Cet amour-là

"Elle dit: non, ne pleurez pas, ce n'est pas triste, en rien, en aucun cas. Il s'agit de vous et de pas vous, oubliez votre personne, ça n'a aucune importance. Il ne faut pas se prendre pour un héros. Vous êtes rien. C'est ce qui me plaît. Restez comme ça. Ne changez pas. Restez. On va lire ensemble."

Yann Andréa

Lauranne

"Je n’ai jamais écrit, croyant le faire, je n’ai jamais aimé, croyant aimer, je n’ai jamais rien fait qu’attendre devant la porte fermée." Marguerite Duras

Lauranne a vingt ans. Enfin. L’âge classe. L’âge noble. L’âge où Sade et Sacher vont devenir réalités palpables - loin de tous ces bouseux de banlieue qui jouent avec son cœur sans en saisir les profondeurs. Lauranne sait que pour ses vingt et un ans elle se fera tatouer un nénuphar sur l’omoplate droite, rapport au poumon de la Chloé que Vernon Sullivan avait fait mourir dans son roman d’amour toujours. Lauranne distribue son corps, regarde ses limites. Lauranne veut explorer. Elle fait donc un peu gaffe Lauranne. Se nourrir de bières, de clopes et de café ok mais les surenchères de victuailles sucrées-salées au fond du lit c’est fini. Même quand il fait froid. Non, quand il fait froid, c’est juste qu’il faut passer à la Vodka, revoir ses perspectives à la baisse, fermer les yeux, serrer les doigts et chercher le courage dans l’absence.

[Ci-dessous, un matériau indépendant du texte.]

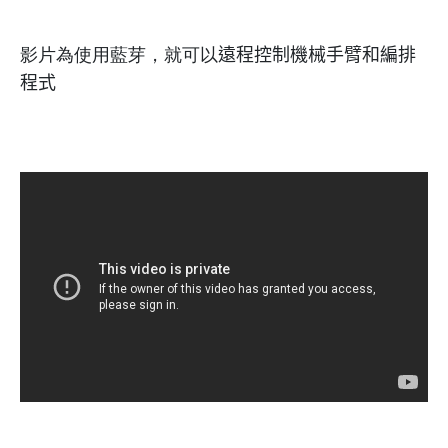
影片為使用藍芽，就可以
遠程控制機械手臂和編排
程式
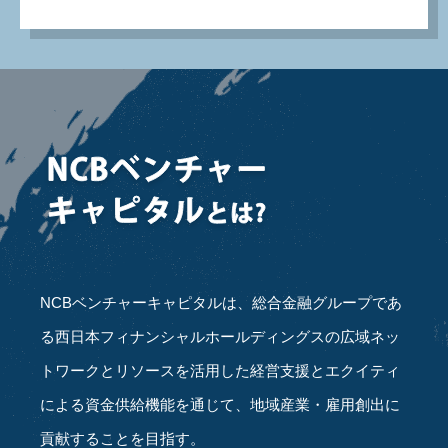
NCBベンチャーキャピタルは、総合金融グループであ
る西日本フィナンシャルホールディングスの広域ネッ
トワークとリソースを活用した経営支援とエクイティ
による資金供給機能を通じて、地域産業・雇用創出に
貢献することを目指す。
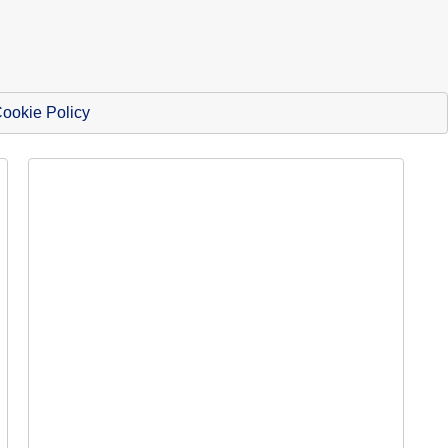
ookie Policy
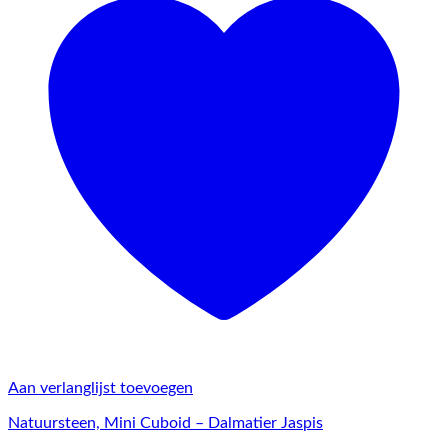
Aan verlanglijst toevoegen
Natuursteen, Mini Cuboid – Dalmatier Jaspis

Lauranne aime narguer les objectifs en noir et blanc. Fixer sur le papier glacé ce corps gainé de sueur et de fraîcheur. Percer de son regard la pellicule. Offrir sa croupe et ses jambes pliées. Provoquer. Les frissons dans l’échine. Ce qu’elle veut dire entre les lignes. Elle n’en sait rien mais elle y croit. Et si elle ne le sait pas, l’autre le sait bien, celui qui fait de sa jeunesse un autel. Celui qui l’appelle Maîtresse. Il lui dit jalousie. Il répète « jalousie, l’objet, le regard». Elle, Lauranne, sourit.

Lauranne croit qu’à 25 ans elle sera finie. Elle se dit donc qu’elle a cinq ans pour faire ce qu’elle a à faire. Evoluer. Rencontrer. Oser. Ce qu’elle ne sait pas, Lauranne, c’est que le courage c’est pas l’absence et le silence et qu’à ce rythme là, non seulement elle sera toujours là à vingt cinq ans, mais il ne se sera toujours rien passé. Dans cinq ans.